To do this write a list of all the multiples of both 2 and 5 :

\{2, 4, 6, 8, 10, 12, 14, 16, 18, 20 ... \} \\ \{ 5, 10, 15, 20 ... \}

From both sets of numbers identify the numbers that are the same:

\{2, 4, 6, 8, \fcolorbox{red}{yellow}{10}, 12, 14, 16, 18, \fcolorbox{red}{lightyellow}{20} ... \} \\ \{ 5, \fcolorbox{red}{yellow}{10}, 15, \fcolorbox{red}{lightyellow}{20} ... \}

As you can see from the highlighted numbers above both sets share the numbers 10, 20 , with the smallest of those numbers being the number 10 .

Therefore, to perform the addition of both fractions they both need to be converted into their equivalent form by multiplying the numerator and denominator by the same number that helps to get the denominator to the number 10 .

\frac{1}{2} = \frac{1 \times 5}{2 \times 5} = \frac{5}{10}

\frac{1}{5} = \frac{1 \times 2}{5 \times 2} = \frac{2}{10}

Once the fractions have their equivalent form with the same denominator the operation of addition or subtraction between the numerators can proceed easily:

\frac{5}{10} + \frac{2}{10} = \frac{5 + 2}{10} = \frac{7}{10}

Therefore, \frac{1}{2} + \frac{1}{5} = \frac{7}{10} .

Understanding equivalent fractions is essential when adding and subtracting fractions to change the fractions into their equivalent form by getting the denominators to the same value. Once this is achieved, it is a simple matter of then adding (or subtracting) the numerators together.

You can learn more about adding fractions here .

## Subtracting Equivalent Fractions: Example

In the same way you handle the addition of fractions you can similarly do so with subtraction.

Suppose you need to subtract the following: \frac{3}{5} - \frac{1}{3} .

In the same fashion you handled adding fractions, you can similarly apply the same steps with subtracting fractions.

The first thing you need to obtain is the same denominator with both fractions. Therefore, find the multiples of both 5 and 3 .

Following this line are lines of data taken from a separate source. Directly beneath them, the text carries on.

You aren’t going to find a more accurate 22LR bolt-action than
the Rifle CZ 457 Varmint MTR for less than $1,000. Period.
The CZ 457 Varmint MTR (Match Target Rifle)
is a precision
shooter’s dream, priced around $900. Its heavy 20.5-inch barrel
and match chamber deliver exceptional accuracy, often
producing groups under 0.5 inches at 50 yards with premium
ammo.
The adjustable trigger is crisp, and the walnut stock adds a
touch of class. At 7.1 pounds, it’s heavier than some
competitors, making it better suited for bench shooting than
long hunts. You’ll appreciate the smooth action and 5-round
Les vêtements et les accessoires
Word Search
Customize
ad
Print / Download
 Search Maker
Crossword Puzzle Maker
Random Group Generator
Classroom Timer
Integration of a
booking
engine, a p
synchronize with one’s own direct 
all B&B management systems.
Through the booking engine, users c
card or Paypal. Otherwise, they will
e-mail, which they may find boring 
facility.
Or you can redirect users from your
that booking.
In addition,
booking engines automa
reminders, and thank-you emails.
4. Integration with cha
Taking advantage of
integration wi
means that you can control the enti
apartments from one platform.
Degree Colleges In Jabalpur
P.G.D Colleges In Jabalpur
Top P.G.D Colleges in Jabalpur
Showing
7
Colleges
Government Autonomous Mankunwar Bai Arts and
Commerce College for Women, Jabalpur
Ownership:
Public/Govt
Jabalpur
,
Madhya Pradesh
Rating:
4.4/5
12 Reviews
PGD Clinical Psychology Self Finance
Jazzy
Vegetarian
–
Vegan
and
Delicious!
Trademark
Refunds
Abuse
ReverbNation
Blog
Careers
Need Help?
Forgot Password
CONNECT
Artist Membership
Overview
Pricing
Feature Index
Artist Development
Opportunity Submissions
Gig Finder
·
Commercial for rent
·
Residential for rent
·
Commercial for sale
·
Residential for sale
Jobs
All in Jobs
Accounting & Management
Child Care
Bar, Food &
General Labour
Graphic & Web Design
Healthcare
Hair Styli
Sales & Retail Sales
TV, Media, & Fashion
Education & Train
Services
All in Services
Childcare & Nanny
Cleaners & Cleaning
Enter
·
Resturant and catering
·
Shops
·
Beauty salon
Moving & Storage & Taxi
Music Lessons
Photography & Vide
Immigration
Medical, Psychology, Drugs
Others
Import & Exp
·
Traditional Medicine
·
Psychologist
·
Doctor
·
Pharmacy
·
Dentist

\{ 5, 10, 15, 20, 25, 30, ... \} \\ \{3, 6, 9, 12, 15, 18, 21, 24, 27, 30,... \}

From the two lists identify a number that is common to both lists and choose the smallest:

\{ 5, 10, \fcolorbox{red}{yellow}{15}, 20, 25, \fcolorbox{red}{lightyellow}{30}, ... \} \\ \{3, 6, 9, 12, \fcolorbox{red}{yellow}{15}, 18, 21, 24, 27, \fcolorbox{red}{lightyellow}{30},... \}

From the multiples above the common numbers shared between both lists were 15 and 30 . The smallest of these is 15 .

Therefore, to operate on the two fractions you need to obtain their equivalent form such that their fractions contain the denominator 15 . Here’s the equivalent fraction for both:

\frac{3}{5} = \frac{3 \times 3}{5 \times 3} = \frac{9}{15}

\frac{1}{3} = \frac{1 \times 5}{3 \times 5} = \frac{5}{15}

Once you’ve achieved the same denominator by finding their equivalent form you can perform the necessary subtraction:

\frac{9}{15} - \frac{5}{15} = \frac{9 - 5}{15} = \frac{4}{15}

To find out more about how to subtract fractions click here.

## Adding Or Subtracting Equivalent Fractions Summary

By understanding the concept of equivalent fractions, you can easily add and subtract fractions with different denominators.

To add or subtract equivalent fractions, you need to find the lowest common denominator (LCD), which is the smallest multiple of the denominators of the fractions you are adding or subtracting. Once you have found the LCD, you can convert the fractions to equivalent fractions with the same denominator and then add or subtract the numerators.

In summary, adding and subtracting equivalent fractions involves finding the LCD, converting the fractions to equivalent fractions with the same denominator, adding or subtracting the numerators, and simplifying the answer to its lowest terms.

With practice, you will become more comfortable with adding and subtracting equivalent fractions. Keep practicing and soon you will be able to do it quickly and easily!